As you stay committed and consistent, you will learn to regulate these negative thoughts and feelings to manage how your body reacts to them. 

And once those negative thoughts and feelings start to calm down, you may begin to hear a new sound -- the sound of your inner voice!

2. Nurture the Inner Child

An inner child is the part of yourself that holds your innate imagination, creativity, and playfulness. This part of us often gets lost as we grow up and are forced to conform to society's expectations.

To rediscover this inner voice, nurture the inner child  by engaging in activities that allow you to be playful and spontaneous:

  • Go on a nature walk and collect leaves, flowers, or stones
  • Build a fort out of blankets and pillows
  • Have a water balloon fight
  • Make homemade pizzas
  • Dance around the house to your favorite songs
  • Paint, draw, or color
  • Take yourself on a weekly date

The key is to let go of your inhibitions and allow yourself to be silly. When you engage in these activities with childlike wonder, you will start to feel more connected to your authentic self. Further, you can tune into the feelings and emotions that you experience in these moments of joy and freedom.

Remember, when we acknowledge our unique needs and desires instead of suppressing them, we can begin to reconnect with our truest selves.

And once we begin to recognize and love this wonderful part of ourselves, there is no limit to what we can achieve – both in life and within ourselves.

3. Heal the Wounds of Generational Trauma

For many of us, the inner critic is not just a voice in our head – it's the result of generations of trauma  passed down through our families.

This type of trauma can be difficult to identify because it's often subtle and can manifest itself in the form of self-doubt, perfectionism, or people-pleasing.

If you want to heal these generational wounds, you must learn to understand how they've affected you. Once you're aware of the patterns that have been passed down, you can begin to break them and create new ones.

Here are some questions to ask yourself:

  • What traits or behaviors do I see in myself that I don't like?
  • Do any of these traits or behaviors seem to be passed down from my ancestors?
  • What kind of trauma have my ancestors experienced?
  • How has this trauma affected my family and me?
  • What are some things I can do to break the cycle of generational trauma?

Some people find it helpful to talk to a therapist or counselor about these issues.
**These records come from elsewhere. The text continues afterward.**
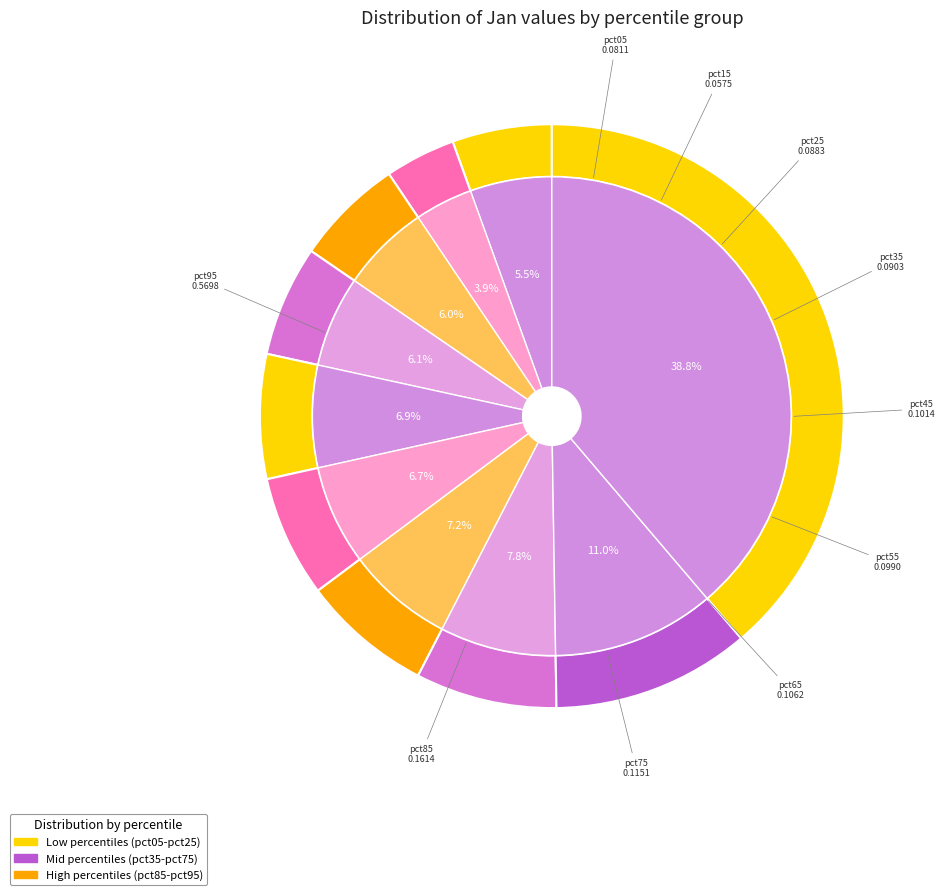

Is the sum of pct95 and pct05 greater than half?

No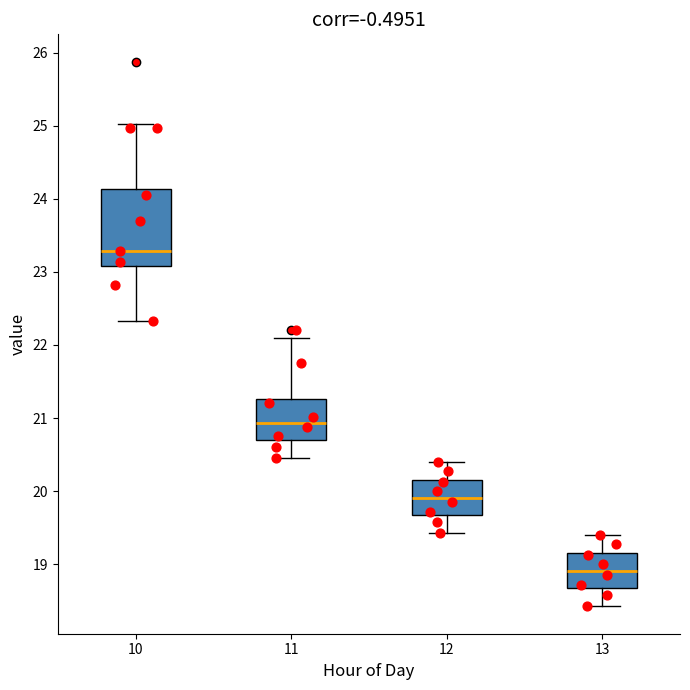

Which box's median line is the lowest?

13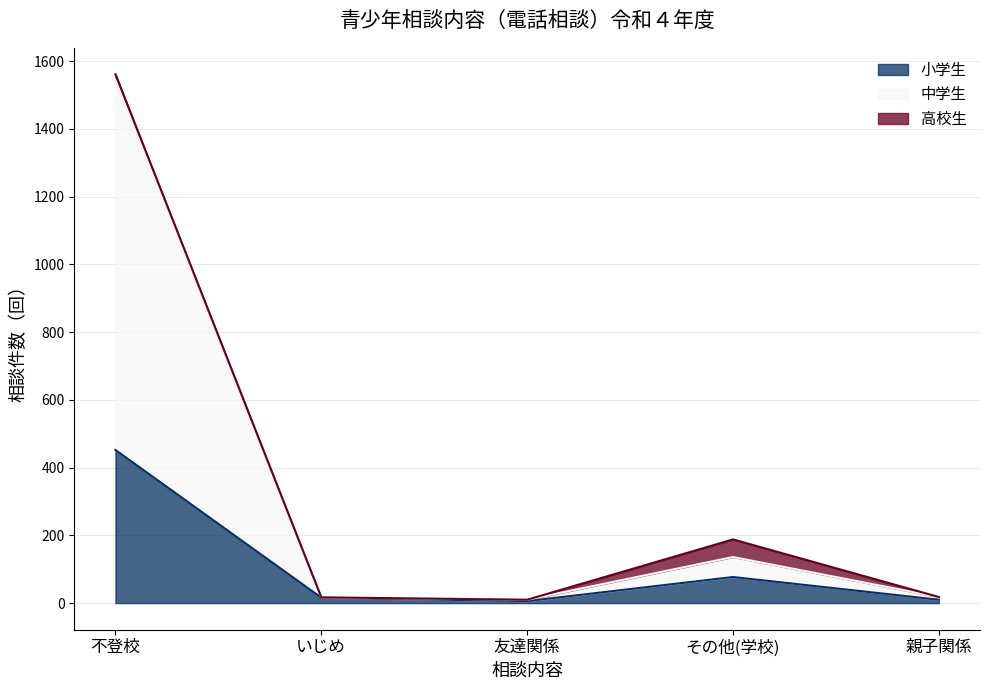

At which category does 中学生 reach its first local valley?

友達関係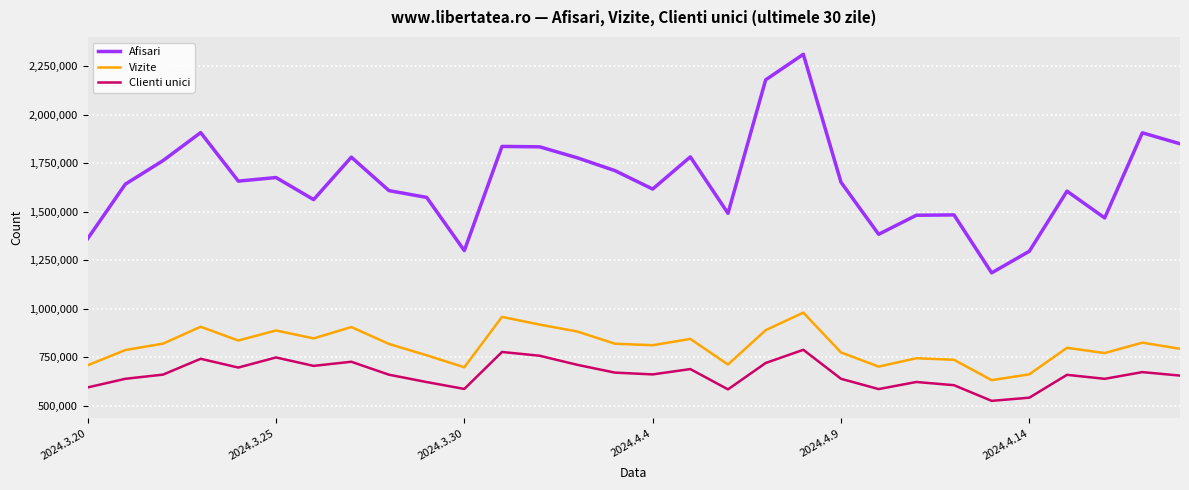

True or false: Vizite and Clienti unici intersect in this chart.

False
Others may prefer to journal or meditate on these questions.

There is no right or wrong way to process this information. The most important thing is that you take the time to understand how generational trauma has affected you and your family.

When you heal the wounds of the past, you open yourself up to a more authentic and fulfilling present. You may find that you can finally connect with your inner voice and start living the life you've always wanted free of external and internal judgment.

Conclusion

The inner voice is an essential part of our lives. It helps us connect to our authentic selves and make choices that align with our values.

Unfortunately, many of us have lost touch with this inner voice due to the demands of everyday life. We may also be disconnected from this part of ourselves because of generational trauma or negative self-talk.

Fortunately, there are things we can do to rediscover our inner voice. By engaging in activities that nurture the inner child, healing the wounds of generational trauma, and managing our reactions to negative thoughts and emotions, we can begin to reconnect with this essential part of ourselves.